- YOUR OBJECTIVE: Write out all of the data again, precisely as it appears.

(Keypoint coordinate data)
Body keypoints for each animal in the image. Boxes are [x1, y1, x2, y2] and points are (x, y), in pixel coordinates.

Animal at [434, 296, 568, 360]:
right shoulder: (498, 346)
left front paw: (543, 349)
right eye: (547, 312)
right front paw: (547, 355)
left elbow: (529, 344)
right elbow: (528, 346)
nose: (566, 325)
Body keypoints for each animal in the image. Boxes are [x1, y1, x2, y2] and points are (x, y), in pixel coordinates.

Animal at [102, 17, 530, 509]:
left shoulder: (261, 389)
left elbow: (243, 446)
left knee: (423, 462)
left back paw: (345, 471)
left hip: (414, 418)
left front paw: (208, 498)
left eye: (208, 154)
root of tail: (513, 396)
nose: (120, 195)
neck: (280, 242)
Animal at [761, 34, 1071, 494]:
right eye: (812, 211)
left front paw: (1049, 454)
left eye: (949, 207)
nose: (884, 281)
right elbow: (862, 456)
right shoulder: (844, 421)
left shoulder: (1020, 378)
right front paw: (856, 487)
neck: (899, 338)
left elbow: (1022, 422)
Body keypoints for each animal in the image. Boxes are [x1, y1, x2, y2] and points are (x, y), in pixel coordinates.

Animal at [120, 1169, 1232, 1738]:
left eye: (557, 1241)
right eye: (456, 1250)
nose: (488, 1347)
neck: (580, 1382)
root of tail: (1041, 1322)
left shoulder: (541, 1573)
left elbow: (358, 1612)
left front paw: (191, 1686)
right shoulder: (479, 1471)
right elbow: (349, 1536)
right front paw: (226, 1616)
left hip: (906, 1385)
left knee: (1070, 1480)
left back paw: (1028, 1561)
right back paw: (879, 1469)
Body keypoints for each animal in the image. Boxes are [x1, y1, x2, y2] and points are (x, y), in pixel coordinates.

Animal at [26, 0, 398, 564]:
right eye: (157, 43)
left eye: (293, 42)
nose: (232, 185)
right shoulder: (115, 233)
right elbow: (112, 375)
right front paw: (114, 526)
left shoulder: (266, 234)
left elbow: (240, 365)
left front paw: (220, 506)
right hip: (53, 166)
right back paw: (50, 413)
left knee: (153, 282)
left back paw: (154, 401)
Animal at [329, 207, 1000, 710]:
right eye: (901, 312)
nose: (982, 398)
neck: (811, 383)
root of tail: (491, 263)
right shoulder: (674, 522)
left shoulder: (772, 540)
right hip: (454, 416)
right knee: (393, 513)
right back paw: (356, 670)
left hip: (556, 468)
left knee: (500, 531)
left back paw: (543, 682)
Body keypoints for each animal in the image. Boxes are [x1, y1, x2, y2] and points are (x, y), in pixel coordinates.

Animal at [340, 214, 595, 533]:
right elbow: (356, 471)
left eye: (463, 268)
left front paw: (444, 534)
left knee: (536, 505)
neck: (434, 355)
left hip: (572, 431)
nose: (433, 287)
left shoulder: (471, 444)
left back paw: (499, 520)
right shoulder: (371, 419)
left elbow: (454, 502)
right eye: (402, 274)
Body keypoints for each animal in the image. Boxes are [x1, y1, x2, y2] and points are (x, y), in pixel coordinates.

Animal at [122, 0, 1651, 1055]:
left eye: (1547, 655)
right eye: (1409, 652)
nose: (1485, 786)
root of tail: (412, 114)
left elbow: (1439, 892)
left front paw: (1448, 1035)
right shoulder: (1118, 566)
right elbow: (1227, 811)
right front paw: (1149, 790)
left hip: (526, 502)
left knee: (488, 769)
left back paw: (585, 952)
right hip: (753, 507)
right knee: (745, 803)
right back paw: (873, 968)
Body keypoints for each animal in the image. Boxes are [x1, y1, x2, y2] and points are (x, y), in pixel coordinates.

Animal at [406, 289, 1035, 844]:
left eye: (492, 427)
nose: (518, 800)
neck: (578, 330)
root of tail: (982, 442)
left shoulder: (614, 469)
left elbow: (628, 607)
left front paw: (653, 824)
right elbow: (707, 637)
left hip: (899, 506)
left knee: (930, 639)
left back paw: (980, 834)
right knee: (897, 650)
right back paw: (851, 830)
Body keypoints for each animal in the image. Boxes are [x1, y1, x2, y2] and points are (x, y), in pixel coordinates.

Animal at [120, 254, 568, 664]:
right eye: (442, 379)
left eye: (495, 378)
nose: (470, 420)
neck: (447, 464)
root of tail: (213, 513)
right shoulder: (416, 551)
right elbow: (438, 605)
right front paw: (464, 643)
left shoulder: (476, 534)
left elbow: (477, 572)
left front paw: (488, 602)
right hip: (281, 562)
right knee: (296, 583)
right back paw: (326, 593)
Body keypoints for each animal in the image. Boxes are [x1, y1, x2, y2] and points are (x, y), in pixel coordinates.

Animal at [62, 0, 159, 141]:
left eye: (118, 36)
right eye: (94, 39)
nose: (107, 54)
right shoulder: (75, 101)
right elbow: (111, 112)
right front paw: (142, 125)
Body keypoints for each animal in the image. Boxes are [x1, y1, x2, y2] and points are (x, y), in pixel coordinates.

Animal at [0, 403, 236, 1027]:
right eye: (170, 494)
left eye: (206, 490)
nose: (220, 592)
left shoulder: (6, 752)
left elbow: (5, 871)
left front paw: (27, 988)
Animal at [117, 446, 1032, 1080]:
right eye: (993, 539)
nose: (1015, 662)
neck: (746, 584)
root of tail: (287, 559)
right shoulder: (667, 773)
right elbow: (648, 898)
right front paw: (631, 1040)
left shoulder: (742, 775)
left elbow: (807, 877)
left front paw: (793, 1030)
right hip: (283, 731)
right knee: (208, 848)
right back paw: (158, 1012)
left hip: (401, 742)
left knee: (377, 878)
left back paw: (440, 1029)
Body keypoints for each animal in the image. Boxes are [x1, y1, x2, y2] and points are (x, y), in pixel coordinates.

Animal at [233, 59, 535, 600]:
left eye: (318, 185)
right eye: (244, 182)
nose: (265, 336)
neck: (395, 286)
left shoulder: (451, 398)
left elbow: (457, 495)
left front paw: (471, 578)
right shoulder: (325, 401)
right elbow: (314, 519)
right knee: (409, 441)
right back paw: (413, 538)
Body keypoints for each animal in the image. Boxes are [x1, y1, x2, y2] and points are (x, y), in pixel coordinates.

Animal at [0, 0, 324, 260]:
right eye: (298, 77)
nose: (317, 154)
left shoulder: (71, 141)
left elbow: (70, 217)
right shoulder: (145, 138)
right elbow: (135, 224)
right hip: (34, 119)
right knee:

- TASK SOLUTION:
Body keypoints for each animal in the image. Boxes are [x1, y1, x2, y2] and points are (x, y), in pixel coordinates.

Animal at [434, 296, 568, 360]:
right shoulder: (498, 346)
left front paw: (543, 349)
right eye: (547, 312)
right front paw: (547, 355)
left elbow: (529, 344)
right elbow: (528, 346)
nose: (566, 325)
Body keypoints for each animal in the image. Boxes are [x1, y1, x2, y2] and points are (x, y), in pixel coordinates.

Animal at [102, 17, 530, 509]:
left shoulder: (261, 389)
left elbow: (243, 446)
left knee: (423, 462)
left back paw: (345, 471)
left hip: (414, 418)
left front paw: (208, 498)
left eye: (208, 154)
root of tail: (513, 396)
nose: (120, 195)
neck: (280, 242)
Animal at [761, 34, 1071, 494]:
right eye: (812, 211)
left front paw: (1049, 454)
left eye: (949, 207)
nose: (884, 281)
right elbow: (862, 456)
right shoulder: (844, 421)
left shoulder: (1020, 378)
right front paw: (856, 487)
neck: (899, 338)
left elbow: (1022, 422)
Body keypoints for each animal in the image. Boxes are [x1, y1, x2, y2] and points are (x, y), in pixel coordinates.

Animal at [120, 1169, 1232, 1738]:
left eye: (557, 1241)
right eye: (456, 1250)
nose: (488, 1347)
neck: (580, 1382)
root of tail: (1041, 1322)
left shoulder: (541, 1573)
left elbow: (358, 1612)
left front paw: (191, 1686)
right shoulder: (479, 1471)
right elbow: (349, 1536)
right front paw: (226, 1616)
left hip: (906, 1385)
left knee: (1070, 1480)
left back paw: (1028, 1561)
right back paw: (879, 1469)
Body keypoints for each animal in the image. Boxes are [x1, y1, x2, y2] and points are (x, y), in pixel coordinates.

Animal at [26, 0, 398, 564]:
right eye: (157, 43)
left eye: (293, 42)
nose: (232, 185)
right shoulder: (115, 233)
right elbow: (112, 375)
right front paw: (114, 526)
left shoulder: (266, 234)
left elbow: (240, 365)
left front paw: (220, 506)
right hip: (53, 166)
right back paw: (50, 413)
left knee: (153, 282)
left back paw: (154, 401)
Animal at [329, 207, 1000, 710]:
right eye: (901, 312)
nose: (982, 398)
neck: (811, 383)
root of tail: (491, 263)
right shoulder: (674, 522)
left shoulder: (772, 540)
right hip: (454, 416)
right knee: (393, 513)
right back paw: (356, 670)
left hip: (556, 468)
left knee: (500, 531)
left back paw: (543, 682)
Body keypoints for each animal in the image. Boxes are [x1, y1, x2, y2] and points are (x, y), in pixel coordinates.

Animal at [340, 214, 595, 533]:
right elbow: (356, 471)
left eye: (463, 268)
left front paw: (444, 534)
left knee: (536, 505)
neck: (434, 355)
left hip: (572, 431)
nose: (433, 287)
left shoulder: (471, 444)
left back paw: (499, 520)
right shoulder: (371, 419)
left elbow: (454, 502)
right eye: (402, 274)
Body keypoints for each animal in the image. Boxes are [x1, y1, x2, y2] and points are (x, y), in pixel coordinates.

Animal at [122, 0, 1651, 1055]:
left eye: (1547, 655)
right eye: (1409, 652)
nose: (1485, 786)
root of tail: (412, 114)
left elbow: (1439, 892)
left front paw: (1448, 1035)
right shoulder: (1118, 566)
right elbow: (1227, 811)
right front paw: (1149, 790)
left hip: (526, 502)
left knee: (488, 769)
left back paw: (585, 952)
right hip: (753, 507)
right knee: (745, 803)
right back paw: (873, 968)
Body keypoints for each animal in the image. Boxes are [x1, y1, x2, y2] and points are (x, y), in pixel coordinates.

Animal at [406, 289, 1035, 844]:
left eye: (492, 427)
nose: (518, 800)
neck: (578, 330)
root of tail: (982, 442)
left shoulder: (614, 469)
left elbow: (628, 607)
left front paw: (653, 824)
right elbow: (707, 637)
left hip: (899, 506)
left knee: (930, 639)
left back paw: (980, 834)
right knee: (897, 650)
right back paw: (851, 830)
Body keypoints for each animal in the image. Boxes are [x1, y1, x2, y2] and points are (x, y), in pixel coordinates.

Animal at [120, 254, 568, 664]:
right eye: (442, 379)
left eye: (495, 378)
nose: (470, 420)
neck: (447, 464)
root of tail: (213, 513)
right shoulder: (416, 551)
right elbow: (438, 605)
right front paw: (464, 643)
left shoulder: (476, 534)
left elbow: (477, 572)
left front paw: (488, 602)
right hip: (281, 562)
right knee: (296, 583)
right back paw: (326, 593)
Body keypoints for each animal in the image. Boxes are [x1, y1, x2, y2] and points are (x, y), in pixel coordinates.

Animal at [62, 0, 159, 141]:
left eye: (118, 36)
right eye: (94, 39)
nose: (107, 54)
right shoulder: (75, 101)
right elbow: (111, 112)
right front paw: (142, 125)
Body keypoints for each animal in the image. Boxes are [x1, y1, x2, y2] and points are (x, y), in pixel coordinates.

Animal at [0, 403, 236, 1027]:
right eye: (170, 494)
left eye: (206, 490)
nose: (220, 592)
left shoulder: (6, 752)
left elbow: (5, 871)
left front paw: (27, 988)
Animal at [117, 446, 1032, 1080]:
right eye: (993, 539)
nose: (1015, 662)
neck: (746, 584)
root of tail: (287, 559)
right shoulder: (667, 773)
right elbow: (648, 898)
right front paw: (631, 1040)
left shoulder: (742, 775)
left elbow: (807, 877)
left front paw: (793, 1030)
right hip: (283, 731)
right knee: (208, 848)
right back paw: (158, 1012)
left hip: (401, 742)
left knee: (377, 878)
left back paw: (440, 1029)
Body keypoints for each animal in the image. Boxes are [x1, y1, x2, y2] and points are (x, y), in pixel coordinates.

Animal at [233, 59, 535, 600]:
left eye: (318, 185)
right eye: (244, 182)
nose: (265, 336)
neck: (395, 286)
left shoulder: (451, 398)
left elbow: (457, 495)
left front paw: (471, 578)
right shoulder: (325, 401)
right elbow: (314, 519)
right knee: (409, 441)
right back paw: (413, 538)
Body keypoints for each animal in the image. Boxes are [x1, y1, x2, y2] and points are (x, y), in pixel coordinates.

Animal at [0, 0, 324, 260]:
right eye: (298, 77)
nose: (317, 154)
left shoulder: (71, 141)
left elbow: (70, 217)
right shoulder: (145, 138)
right elbow: (135, 224)
right hip: (34, 119)
right knee:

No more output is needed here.